A sudden, usually drastic failure of a computer system.

Denial of service

An attack whose objective is to render a service unavailable for legitimate users.

Distributed denial of service

A denial of service where many actors are recruited for this task.

False negative

Occurs when an actual intrusive action has occurred but the IDS allows it to pass as non-intrusive one.

False positive

Occurs when the IDS classifies an action as anomalous (a possible intrusion) while it is a legitimate one.

Fault tolerance

The ability of a system or a component to continue normal operations despite the presence of hardware or software faults.

Flooding

A denial of service attack that consists in sending huge amount of legitimate traffic against a victim.

Hijacking

A type of network security attack in which the attacker takes control of a communication between two entities and masquerades one of them.
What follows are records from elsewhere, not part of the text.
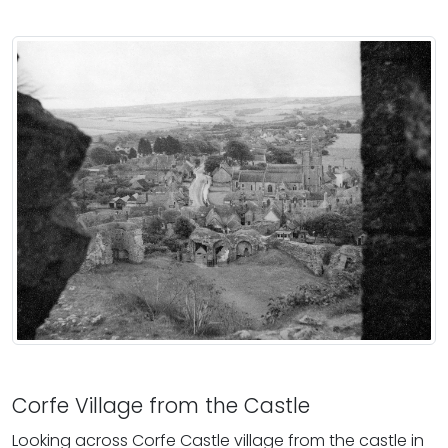
Corfe Village from the Castle
Looking across Corfe Castle village from the castle in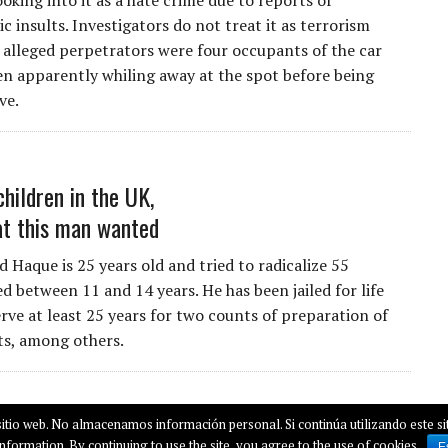
ooking into it as a hate crime due to reports of
 insults. Investigators do not treat it as terrorism
 alleged perpetrators were four occupants of the car
n apparently whiling away at the spot before being
ve.
children in the UK,
at this man wanted
Haque is 25 years old and tried to radicalize 55
d between 11 and 14 years. He has been jailed for life
rve at least 25 years for two counts of preparation of
cts, among others.
itio web. No almacenamos información personal. Si continúa utilizando este sit
nformation. By continuing to use the site, you agree to the use of cookies
E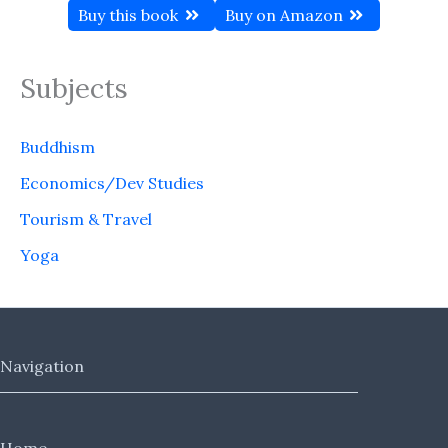
Buy this book
Buy on Amazon
Subjects
Buddhism
Economics/Dev Studies
Tourism & Travel
Yoga
Navigation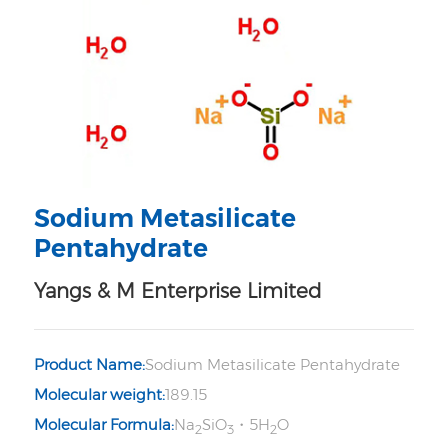
Sodium Metasilicate
Pentahydrate
Yangs & M Enterprise Limited
Product Name:
Sodium Metasilicate Pentahydrate
Molecular weight:
189.15
Molecular Formula:
Na
SiO
・5H
O
2
3
2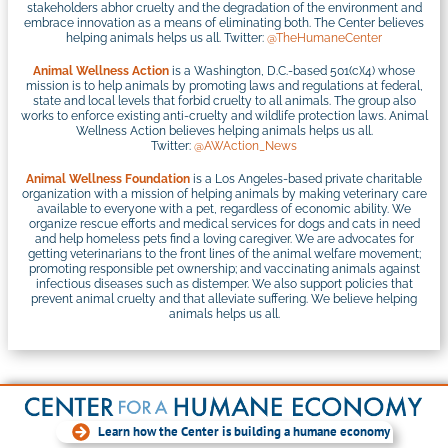
stakeholders abhor cruelty and the degradation of the environment and
embrace innovation as a means of eliminating both. The Center believes
helping animals helps us all. Twitter:
@TheHumaneCenter
Animal Wellness Action
is a Washington, D.C.-based 501(c)(4) whose
mission is to help animals by promoting laws and regulations at federal,
state and local levels that forbid cruelty to all animals. The group also
works to enforce existing anti-cruelty and wildlife protection laws. Animal
Wellness Action believes helping animals helps us all.
Twitter:
@AWAction_News
Animal Wellness Foundation
is a Los Angeles-based private charitable
organization with a mission of helping animals by making veterinary care
available to everyone with a pet, regardless of economic ability. We
organize rescue efforts and medical services for dogs and cats in need
and help homeless pets find a loving caregiver. We are advocates for
getting veterinarians to the front lines of the animal welfare movement;
promoting responsible pet ownership; and vaccinating animals against
infectious diseases such as distemper. We also support policies that
prevent animal cruelty and that alleviate suffering. We believe helping
animals helps us all.
Learn how the Center is building a humane economy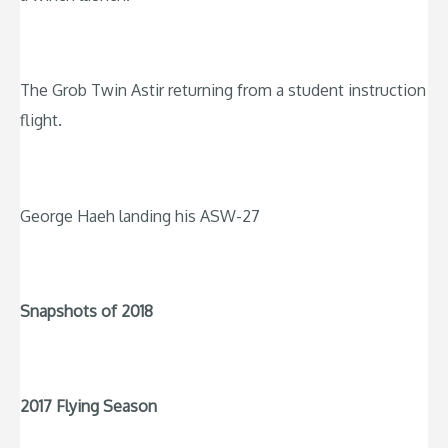
The Grob Twin Astir returning from a student instruction
flight.
George Haeh landing his ASW-27
Snapshots of 2018
2017 Flying Season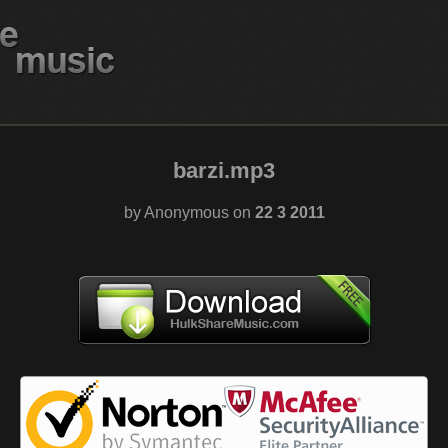
barzi.mp3
by Anonymous on
22 3 2011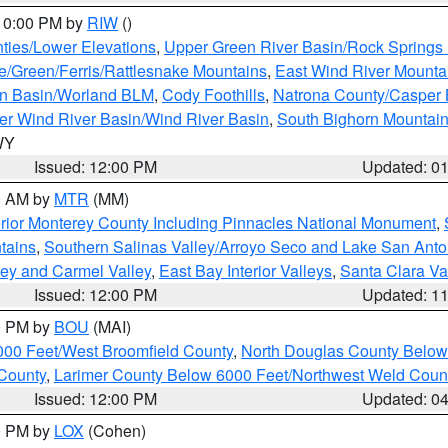
 10:00 PM by
RIW
()
ties/Lower Elevations
,
Upper Green River Basin/Rock Spring
e/Green/Ferris/Rattlesnake Mountains
,
East Wind River Mount
rn Basin/Worland BLM
,
Cody Foothills
,
Natrona County/Casper
r Wind River Basin/Wind River Basin
,
South Bighorn Mountai
 WY
Issued: 12:00 PM
Updated: 0
00 AM by
MTR
(MM)
rior Monterey County Including Pinnacles National Monument
,
tains
,
Southern Salinas Valley/Arroyo Seco and Lake San Anto
lley and Carmel Valley
,
East Bay Interior Valleys
,
Santa Clara Va
Issued: 12:00 PM
Updated: 1
00 PM by
BOU
(MAI)
000 Feet/West Broomfield County
,
North Douglas County Belo
County
,
Larimer County Below 6000 Feet/Northwest Weld Coun
Issued: 12:00 PM
Updated: 0
00 PM by
LOX
(Cohen)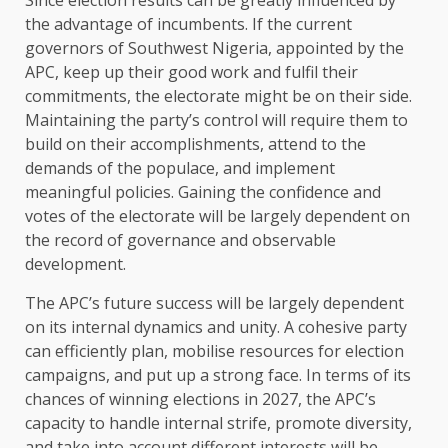
the advantage of incumbents. If the current
governors of Southwest Nigeria, appointed by the
APC, keep up their good work and fulfil their
commitments, the electorate might be on their side.
Maintaining the party’s control will require them to
build on their accomplishments, attend to the
demands of the populace, and implement
meaningful policies. Gaining the confidence and
votes of the electorate will be largely dependent on
the record of governance and observable
development.
The APC’s future success will be largely dependent
on its internal dynamics and unity. A cohesive party
can efficiently plan, mobilise resources for election
campaigns, and put up a strong face. In terms of its
chances of winning elections in 2027, the APC’s
capacity to handle internal strife, promote diversity,
and take into account different interests will be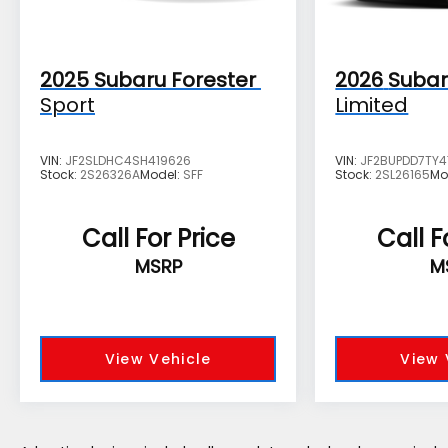
registration fees, finance charges,
documentation charges, dealer fees, and any
other fees required by law.
2025
Subaru Forester
2026
Subar
Sport
Limited
VIN:
JF2SLDHC4SH419626
VIN:
JF2BUPDD7TY
Stock:
2S26326A
Model:
SFF
Stock:
2SL26165
Mo
Call For Price
Call F
MSRP
M
View Vehicle
View 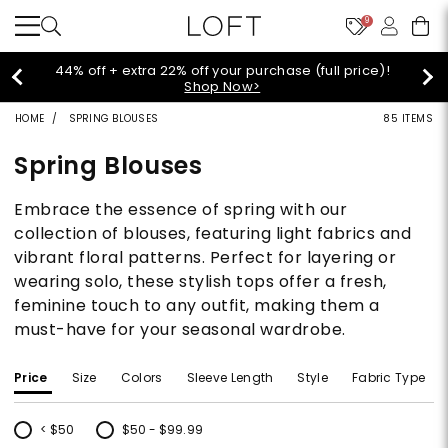
9
Extra 60% off sale styles!
Shop Sale>
HOME
SPRING BLOUSES
85 ITEMS
Spring Blouses
Embrace the essence of spring with our
collection of blouses, featuring light fabrics and
vibrant floral patterns. Perfect for layering or
wearing solo, these stylish tops offer a fresh,
feminine touch to any outfit, making them a
must-have for your seasonal wardrobe.
Price
Size
Colors
Sleeve Length
Style
Fabric Type
< $50
$50 - $99.99
Refine by Price: < $50
Refine by Price: $50 - $99.99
This attack may be used simply to gain access to the messages, or to enable the attacker to modify them before retransmission.

Intrusion

A finite and not empty set of actions, which may be carried out maliciously by a user or a program, to violate the security policy of an information system.

Intrusion detection system

A software or hardware component that is used to detect intrusion in an information system.

IP Spoofing

An attack whereby a system attempts to illicitly impersonate another system by using IP network address.

Keylogger

A computer program that captures the keystrokes of a computer user and stores them. Most malicious keyloggers send remotely this data to a third party.

Manager

An intrusion detection component that is a program that has a console for managing alerts.

Master

A program that is generally installed in a compromised machine. It is used by an attacker to launch remotely some commands.

Misuse analyzer

An analyzer whose detection method is based on the knowledge of attack features.

9

Penetration

The successful unauthorized access to an information system.

Probe

Any effort to gather information about a machine or its users for the apparent purpose of gaining unauthorized access to the system at a later date.

Profile

Patterns of a user’s, application’s, network traffic’s, etc., activity.

Race condition

A race condition is an undesirable situation that occurs when a device or system attempts to perform two or more operations at the same time, but because of the nature of the device or system, the operations must be done in the proper sequence in order to be done correctly. In computer information system, a race condition may occur if commands to read and write data are received at almost the same instant, and the machine attempts to overwrite some or all of the old data while that old data is still being read. The result may be one or more of the following: a computer crash, an illegal operation, notification and shutdown of the program, errors reading the old data, or errors writing the new data.

Slave/Agent/Handler

A program generally installed in a compromised machine. It executes the different commands sent by the master to attack the target machine(s).

Spoofing

Pretending to be someone else. Impersonating, masquerading, and mimicking are forms of spoofing.

Spyware

A program that surreptitiously monitors legitimate users actions. Most of the time, it is a remote control program. Software companies also use Spyware to gather data about customers.

Trojan horse

An apparently useful and innocent program containing additional hidden code which allows the unauthorized collection, exploitation, falsification, or destruction of data.

Vulnerability

Hardware, firmware, or software flow that leaves an IS open for potential exploitation. A weakness in automated system security procedures, administrative controls, physical layout, internal controls, and so forth, that could be exploited by a threat to gain unauthorized access to information or disrupt critical processing.

Worm

Independent program that replicates from machine to machine across network connections often clogging networks and information systems as it spreads.